Barbara Smith has attended Ebenezer Baptist Church for the past 52 years. Martin Luther King Jr. baptized her when she was nine, an event she recalls with pride. She remembers sermons by his father, Martin Luther King Sr., and the tragic passing of King Jr.

“After church my father would take us out for ice cream, if we were quiet during the sermon,” she said.

On Sunday, Smith and hundreds of others gathered to worship as the congregation’s members have done more than 6,500 times since the church’s founding in 1886, yet this Sunday also was a celebration of the church’s 125th anniversary.

Ebenezer Senior Pastor Raphael G. Warnock encouraged his parishioners to enjoy the moment, but also to look to the future.

“Part of the challenge of leading a church like Ebenezer, that has a great history, is reminding people that our history should serve as a springboard for more activism,” Warnock said after the sermon.

He wants to motivate a generation that shared in the victories of the civil rights movement to strive for greater social justice.

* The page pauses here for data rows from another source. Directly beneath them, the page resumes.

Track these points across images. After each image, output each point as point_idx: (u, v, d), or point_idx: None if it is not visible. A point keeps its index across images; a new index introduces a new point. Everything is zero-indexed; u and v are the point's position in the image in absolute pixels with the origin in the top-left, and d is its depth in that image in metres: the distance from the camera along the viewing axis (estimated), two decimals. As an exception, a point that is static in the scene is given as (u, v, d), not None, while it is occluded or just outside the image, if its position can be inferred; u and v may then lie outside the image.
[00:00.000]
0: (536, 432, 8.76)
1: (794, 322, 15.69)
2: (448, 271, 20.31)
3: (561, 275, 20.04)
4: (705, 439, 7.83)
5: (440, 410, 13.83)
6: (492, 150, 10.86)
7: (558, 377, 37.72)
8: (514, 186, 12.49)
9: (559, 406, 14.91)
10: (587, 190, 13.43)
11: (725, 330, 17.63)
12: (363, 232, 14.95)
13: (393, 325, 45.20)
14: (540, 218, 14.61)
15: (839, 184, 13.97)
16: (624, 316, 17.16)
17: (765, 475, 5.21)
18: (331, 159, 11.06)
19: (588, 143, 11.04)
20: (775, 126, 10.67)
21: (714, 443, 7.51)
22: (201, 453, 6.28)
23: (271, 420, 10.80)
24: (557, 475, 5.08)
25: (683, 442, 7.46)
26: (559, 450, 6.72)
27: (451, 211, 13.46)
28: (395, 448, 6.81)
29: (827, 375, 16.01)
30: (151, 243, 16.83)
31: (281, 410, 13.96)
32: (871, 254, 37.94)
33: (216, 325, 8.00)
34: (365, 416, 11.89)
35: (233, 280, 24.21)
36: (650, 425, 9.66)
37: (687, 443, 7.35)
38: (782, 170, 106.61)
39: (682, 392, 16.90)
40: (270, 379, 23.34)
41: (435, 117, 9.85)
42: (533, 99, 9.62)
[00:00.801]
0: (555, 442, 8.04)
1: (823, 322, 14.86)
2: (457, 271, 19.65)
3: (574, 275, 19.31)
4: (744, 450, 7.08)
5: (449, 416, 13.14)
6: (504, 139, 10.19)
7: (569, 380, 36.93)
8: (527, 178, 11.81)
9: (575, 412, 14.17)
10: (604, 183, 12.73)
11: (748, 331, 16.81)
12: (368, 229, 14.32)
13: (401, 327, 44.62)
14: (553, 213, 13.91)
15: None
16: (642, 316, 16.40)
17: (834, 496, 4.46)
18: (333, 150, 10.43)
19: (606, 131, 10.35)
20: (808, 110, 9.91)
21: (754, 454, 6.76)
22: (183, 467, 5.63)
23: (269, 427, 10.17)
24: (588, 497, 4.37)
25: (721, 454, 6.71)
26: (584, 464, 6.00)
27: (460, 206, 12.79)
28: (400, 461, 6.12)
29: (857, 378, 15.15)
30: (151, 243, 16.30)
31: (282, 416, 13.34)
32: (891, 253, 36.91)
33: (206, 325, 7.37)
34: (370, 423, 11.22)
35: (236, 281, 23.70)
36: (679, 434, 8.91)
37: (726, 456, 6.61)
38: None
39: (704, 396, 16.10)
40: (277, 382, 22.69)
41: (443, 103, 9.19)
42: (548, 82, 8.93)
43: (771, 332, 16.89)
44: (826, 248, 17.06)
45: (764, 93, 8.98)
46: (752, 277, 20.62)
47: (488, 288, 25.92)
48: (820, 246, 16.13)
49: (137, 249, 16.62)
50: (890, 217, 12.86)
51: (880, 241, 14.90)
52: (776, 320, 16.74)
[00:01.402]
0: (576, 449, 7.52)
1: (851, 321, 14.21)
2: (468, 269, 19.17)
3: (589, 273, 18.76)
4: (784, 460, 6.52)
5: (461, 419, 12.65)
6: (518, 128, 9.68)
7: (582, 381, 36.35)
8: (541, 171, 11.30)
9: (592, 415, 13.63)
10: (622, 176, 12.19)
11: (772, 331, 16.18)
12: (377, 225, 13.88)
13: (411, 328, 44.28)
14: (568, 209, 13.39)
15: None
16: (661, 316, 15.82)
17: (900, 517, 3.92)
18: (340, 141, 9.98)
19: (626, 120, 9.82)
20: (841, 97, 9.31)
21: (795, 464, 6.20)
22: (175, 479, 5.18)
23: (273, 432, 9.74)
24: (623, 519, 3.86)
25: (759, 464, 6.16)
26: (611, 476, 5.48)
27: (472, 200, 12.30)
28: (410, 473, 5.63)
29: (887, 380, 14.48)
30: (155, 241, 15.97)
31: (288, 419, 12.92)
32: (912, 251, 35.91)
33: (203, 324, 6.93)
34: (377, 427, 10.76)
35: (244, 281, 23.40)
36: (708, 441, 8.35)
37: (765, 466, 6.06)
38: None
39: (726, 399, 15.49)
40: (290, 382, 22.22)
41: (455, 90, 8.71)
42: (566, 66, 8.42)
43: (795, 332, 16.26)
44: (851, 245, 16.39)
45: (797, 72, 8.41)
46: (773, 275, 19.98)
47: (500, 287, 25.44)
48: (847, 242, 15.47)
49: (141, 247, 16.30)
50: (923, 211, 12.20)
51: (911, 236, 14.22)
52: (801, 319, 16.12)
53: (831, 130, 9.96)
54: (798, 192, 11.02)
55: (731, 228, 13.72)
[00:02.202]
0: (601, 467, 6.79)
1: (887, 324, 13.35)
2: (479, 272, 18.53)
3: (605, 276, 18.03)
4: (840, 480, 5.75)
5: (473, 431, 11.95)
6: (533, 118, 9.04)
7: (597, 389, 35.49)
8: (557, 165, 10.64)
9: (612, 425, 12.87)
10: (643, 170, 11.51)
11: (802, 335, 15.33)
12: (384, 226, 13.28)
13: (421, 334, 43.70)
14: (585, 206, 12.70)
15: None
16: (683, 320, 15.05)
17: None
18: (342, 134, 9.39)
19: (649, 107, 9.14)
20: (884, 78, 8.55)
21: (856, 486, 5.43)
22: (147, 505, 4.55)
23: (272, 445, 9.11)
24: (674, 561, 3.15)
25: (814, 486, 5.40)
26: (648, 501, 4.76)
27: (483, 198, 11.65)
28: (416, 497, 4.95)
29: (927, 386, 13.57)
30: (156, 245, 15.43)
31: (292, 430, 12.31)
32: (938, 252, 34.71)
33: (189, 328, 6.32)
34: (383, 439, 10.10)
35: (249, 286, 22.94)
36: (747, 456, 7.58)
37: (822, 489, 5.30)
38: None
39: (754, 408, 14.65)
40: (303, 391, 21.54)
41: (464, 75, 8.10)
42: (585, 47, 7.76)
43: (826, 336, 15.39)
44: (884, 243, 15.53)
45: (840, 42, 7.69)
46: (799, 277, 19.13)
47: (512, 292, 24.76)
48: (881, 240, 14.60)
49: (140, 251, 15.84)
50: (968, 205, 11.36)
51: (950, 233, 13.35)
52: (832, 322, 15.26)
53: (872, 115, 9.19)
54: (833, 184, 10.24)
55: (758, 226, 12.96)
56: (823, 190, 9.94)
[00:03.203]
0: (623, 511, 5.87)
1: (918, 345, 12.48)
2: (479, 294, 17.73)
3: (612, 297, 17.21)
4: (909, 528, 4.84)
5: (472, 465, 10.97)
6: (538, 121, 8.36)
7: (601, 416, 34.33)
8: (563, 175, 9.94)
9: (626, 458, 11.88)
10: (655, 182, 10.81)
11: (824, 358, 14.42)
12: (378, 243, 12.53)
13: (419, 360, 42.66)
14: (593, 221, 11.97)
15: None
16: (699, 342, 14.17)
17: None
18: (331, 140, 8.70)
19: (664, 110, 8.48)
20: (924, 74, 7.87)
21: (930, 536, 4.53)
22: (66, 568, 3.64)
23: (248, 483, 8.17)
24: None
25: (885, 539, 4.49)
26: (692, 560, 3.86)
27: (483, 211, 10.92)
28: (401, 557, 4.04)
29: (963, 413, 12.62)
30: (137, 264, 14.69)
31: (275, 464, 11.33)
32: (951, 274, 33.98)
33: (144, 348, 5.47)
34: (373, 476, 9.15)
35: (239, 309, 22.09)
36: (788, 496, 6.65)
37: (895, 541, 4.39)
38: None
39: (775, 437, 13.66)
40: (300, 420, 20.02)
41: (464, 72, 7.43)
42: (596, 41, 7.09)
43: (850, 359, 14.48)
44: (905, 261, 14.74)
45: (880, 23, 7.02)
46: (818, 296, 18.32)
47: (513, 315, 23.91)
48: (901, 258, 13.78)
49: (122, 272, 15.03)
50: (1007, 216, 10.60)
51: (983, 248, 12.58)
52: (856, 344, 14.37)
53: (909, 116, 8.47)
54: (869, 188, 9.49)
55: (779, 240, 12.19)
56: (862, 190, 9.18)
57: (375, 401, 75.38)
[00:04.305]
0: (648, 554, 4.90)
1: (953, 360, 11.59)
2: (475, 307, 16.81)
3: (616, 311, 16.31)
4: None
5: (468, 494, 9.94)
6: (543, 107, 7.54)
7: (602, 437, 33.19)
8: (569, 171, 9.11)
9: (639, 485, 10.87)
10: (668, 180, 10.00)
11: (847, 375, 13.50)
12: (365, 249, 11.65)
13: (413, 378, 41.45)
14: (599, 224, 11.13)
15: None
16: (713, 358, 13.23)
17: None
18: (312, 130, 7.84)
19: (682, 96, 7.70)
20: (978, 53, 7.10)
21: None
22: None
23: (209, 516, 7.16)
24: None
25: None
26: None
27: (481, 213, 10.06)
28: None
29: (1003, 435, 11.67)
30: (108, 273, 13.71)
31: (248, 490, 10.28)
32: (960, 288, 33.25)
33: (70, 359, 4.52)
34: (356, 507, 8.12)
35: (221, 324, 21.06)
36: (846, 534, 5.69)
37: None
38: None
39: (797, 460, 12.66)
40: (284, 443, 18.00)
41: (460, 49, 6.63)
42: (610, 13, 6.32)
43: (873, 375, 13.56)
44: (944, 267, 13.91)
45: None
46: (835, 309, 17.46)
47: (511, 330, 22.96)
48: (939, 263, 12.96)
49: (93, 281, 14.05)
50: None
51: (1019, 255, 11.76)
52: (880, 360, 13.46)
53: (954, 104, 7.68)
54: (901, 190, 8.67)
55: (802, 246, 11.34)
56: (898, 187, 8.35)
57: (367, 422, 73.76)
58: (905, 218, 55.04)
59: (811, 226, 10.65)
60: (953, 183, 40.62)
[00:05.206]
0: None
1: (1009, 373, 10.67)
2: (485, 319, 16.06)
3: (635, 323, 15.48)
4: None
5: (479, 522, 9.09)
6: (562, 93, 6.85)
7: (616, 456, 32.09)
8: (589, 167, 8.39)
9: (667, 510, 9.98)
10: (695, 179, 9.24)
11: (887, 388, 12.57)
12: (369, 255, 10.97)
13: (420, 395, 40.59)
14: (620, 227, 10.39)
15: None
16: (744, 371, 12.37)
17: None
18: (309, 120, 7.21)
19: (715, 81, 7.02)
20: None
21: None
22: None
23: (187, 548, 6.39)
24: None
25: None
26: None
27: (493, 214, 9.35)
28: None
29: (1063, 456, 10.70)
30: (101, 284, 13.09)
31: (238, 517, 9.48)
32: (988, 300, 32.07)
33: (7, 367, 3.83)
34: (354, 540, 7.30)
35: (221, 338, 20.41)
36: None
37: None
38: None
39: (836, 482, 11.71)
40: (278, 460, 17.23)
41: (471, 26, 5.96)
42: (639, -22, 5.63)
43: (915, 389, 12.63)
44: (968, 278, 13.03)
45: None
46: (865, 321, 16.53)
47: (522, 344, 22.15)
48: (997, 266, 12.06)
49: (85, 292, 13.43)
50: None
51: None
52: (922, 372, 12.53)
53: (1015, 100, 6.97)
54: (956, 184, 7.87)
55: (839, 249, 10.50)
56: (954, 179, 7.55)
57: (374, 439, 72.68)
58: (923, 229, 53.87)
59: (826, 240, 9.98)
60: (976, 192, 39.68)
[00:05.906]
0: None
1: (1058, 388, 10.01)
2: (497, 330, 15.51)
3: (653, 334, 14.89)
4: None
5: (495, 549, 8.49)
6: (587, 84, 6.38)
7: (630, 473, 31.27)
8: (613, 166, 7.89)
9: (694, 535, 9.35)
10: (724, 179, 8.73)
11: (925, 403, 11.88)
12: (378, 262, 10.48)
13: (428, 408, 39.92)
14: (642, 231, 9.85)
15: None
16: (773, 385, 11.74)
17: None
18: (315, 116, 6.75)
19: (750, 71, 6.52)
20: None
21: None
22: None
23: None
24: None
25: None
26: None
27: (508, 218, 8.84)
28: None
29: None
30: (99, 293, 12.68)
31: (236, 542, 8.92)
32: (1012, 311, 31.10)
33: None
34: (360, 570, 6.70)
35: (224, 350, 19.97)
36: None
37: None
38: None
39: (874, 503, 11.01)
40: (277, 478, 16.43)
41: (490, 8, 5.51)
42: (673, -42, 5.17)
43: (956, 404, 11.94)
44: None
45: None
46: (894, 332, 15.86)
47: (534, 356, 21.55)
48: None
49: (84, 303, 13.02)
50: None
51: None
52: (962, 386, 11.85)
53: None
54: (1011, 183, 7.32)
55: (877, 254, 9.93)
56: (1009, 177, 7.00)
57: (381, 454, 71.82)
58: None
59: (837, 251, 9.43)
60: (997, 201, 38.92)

Warnock is uniquely suited to this task, born after the civil rights movement.

He said the church plans to tackle poverty with the same vigor and success that its members attacked racism in the past. The church will serve not just African-Americans and urban residents suffering from poverty, but white and rural residents as well.

The church honored members for their past actions. U.S. Rep. John Lewis, D-Ga., who became the second Ebenezer member awarded the Presidential Medal of Freedom, and Sen. Leroy Johnson, the first African-American elected to the Georgia Senate since reconstruction, were saluted during services.

“Without this church there would be no Martin Luther King Jr.,” Lewis said. “He became the embodiment of this church.”

Lewis was married in the church in 1968 and has been a member since then.

King was the first Ebenezer congregant to receive the Presidential Freedom Award. King was baptized in the church and served as pastor of the downtown institution from 1960 through 1968, until he was assassinated in Memphis.

The church was founded in 1886 on Airline Street by Rev. John A. Parker, who was born into slavery.  Since then, the church has earned a reputation for social activism, evident in its nickname, Freedom Church.

“One hundred twenty-five years is not a history of bricks and mortar; it’s a history of people,” Warnock said.